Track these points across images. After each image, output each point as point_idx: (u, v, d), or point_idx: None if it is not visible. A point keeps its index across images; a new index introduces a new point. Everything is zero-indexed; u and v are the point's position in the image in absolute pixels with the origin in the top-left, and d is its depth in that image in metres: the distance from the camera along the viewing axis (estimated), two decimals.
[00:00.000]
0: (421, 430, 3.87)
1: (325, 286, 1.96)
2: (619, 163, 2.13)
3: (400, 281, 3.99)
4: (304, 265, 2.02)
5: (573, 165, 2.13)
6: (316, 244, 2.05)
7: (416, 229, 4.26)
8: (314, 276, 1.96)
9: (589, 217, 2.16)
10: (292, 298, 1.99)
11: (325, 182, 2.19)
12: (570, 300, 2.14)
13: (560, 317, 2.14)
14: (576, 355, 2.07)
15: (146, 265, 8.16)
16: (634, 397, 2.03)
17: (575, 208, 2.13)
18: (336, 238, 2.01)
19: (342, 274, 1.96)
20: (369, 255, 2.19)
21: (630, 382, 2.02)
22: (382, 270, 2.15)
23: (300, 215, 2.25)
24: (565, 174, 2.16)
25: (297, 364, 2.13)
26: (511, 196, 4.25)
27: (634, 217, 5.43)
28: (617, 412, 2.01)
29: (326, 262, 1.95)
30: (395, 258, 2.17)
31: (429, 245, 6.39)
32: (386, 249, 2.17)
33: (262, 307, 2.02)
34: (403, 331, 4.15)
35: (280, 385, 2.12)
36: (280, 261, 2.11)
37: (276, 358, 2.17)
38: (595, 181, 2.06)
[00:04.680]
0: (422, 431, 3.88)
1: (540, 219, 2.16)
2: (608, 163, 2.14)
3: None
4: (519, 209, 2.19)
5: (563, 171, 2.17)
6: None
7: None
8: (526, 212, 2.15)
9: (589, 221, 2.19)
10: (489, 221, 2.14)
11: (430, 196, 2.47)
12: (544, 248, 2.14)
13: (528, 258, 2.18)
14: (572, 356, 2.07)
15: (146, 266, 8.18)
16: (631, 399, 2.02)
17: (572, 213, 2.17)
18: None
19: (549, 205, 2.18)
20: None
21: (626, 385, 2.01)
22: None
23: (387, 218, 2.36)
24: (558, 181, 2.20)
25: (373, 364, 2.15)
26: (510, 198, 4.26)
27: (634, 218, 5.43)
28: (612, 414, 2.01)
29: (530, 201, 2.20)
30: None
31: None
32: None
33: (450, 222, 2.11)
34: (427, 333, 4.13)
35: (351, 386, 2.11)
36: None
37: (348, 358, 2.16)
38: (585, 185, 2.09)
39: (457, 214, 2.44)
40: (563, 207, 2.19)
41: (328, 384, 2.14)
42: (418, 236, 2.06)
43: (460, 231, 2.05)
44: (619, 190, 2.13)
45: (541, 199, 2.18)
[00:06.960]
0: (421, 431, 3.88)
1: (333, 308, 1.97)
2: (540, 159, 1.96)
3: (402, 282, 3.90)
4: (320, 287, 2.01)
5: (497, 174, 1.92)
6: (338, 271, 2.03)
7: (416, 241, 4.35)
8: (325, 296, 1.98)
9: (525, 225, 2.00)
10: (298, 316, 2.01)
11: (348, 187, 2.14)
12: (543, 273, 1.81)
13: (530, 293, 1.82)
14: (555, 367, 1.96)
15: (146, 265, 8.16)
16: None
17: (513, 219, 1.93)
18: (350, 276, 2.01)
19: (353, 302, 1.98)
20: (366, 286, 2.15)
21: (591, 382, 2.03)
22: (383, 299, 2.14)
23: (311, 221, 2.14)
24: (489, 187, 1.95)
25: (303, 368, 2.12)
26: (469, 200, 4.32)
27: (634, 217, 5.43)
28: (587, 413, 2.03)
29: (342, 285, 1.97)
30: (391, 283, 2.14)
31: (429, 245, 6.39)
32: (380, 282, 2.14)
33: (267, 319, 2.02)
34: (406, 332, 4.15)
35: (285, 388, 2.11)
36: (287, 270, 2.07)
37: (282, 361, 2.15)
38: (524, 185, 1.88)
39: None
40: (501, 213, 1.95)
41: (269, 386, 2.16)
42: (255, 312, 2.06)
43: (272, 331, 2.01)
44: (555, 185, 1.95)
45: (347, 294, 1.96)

• [What you need to do] After locating the line with "1: (325, 286, 1.96)" above, return that line and every later line through the one with "18: (336, 238, 2.01)", word for word and with nothing else.

• [Response]
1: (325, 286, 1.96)
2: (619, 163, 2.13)
3: (400, 281, 3.99)
4: (304, 265, 2.02)
5: (573, 165, 2.13)
6: (316, 244, 2.05)
7: (416, 229, 4.26)
8: (314, 276, 1.96)
9: (589, 217, 2.16)
10: (292, 298, 1.99)
11: (325, 182, 2.19)
12: (570, 300, 2.14)
13: (560, 317, 2.14)
14: (576, 355, 2.07)
15: (146, 265, 8.16)
16: (634, 397, 2.03)
17: (575, 208, 2.13)
18: (336, 238, 2.01)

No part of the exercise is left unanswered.